*** Records for the exercise
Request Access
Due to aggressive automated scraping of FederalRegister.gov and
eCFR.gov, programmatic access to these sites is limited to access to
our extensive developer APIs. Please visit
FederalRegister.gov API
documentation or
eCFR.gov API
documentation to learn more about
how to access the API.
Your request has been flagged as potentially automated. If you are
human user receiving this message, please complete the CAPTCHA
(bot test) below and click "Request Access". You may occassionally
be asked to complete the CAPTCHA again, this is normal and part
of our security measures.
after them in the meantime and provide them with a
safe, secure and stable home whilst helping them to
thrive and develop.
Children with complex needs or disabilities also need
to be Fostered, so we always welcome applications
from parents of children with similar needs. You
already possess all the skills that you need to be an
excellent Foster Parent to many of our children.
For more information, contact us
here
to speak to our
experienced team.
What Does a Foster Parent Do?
******
[Task instructions]
Write the whole listing out again, exactly as it appears above.

[Written solution]
Request Access
Due to aggressive automated scraping of FederalRegister.gov and
eCFR.gov, programmatic access to these sites is limited to access to
our extensive developer APIs. Please visit
FederalRegister.gov API
documentation or
eCFR.gov API
documentation to learn more about
how to access the API.
Your request has been flagged as potentially automated. If you are
human user receiving this message, please complete the CAPTCHA
(bot test) below and click "Request Access". You may occassionally
be asked to complete the CAPTCHA again, this is normal and part
of our security measures.
after them in the meantime and provide them with a
safe, secure and stable home whilst helping them to
thrive and develop.
Children with complex needs or disabilities also need
to be Fostered, so we always welcome applications
from parents of children with similar needs. You
already possess all the skills that you need to be an
excellent Foster Parent to many of our children.
For more information, contact us
here
to speak to our
experienced team.
What Does a Foster Parent Do?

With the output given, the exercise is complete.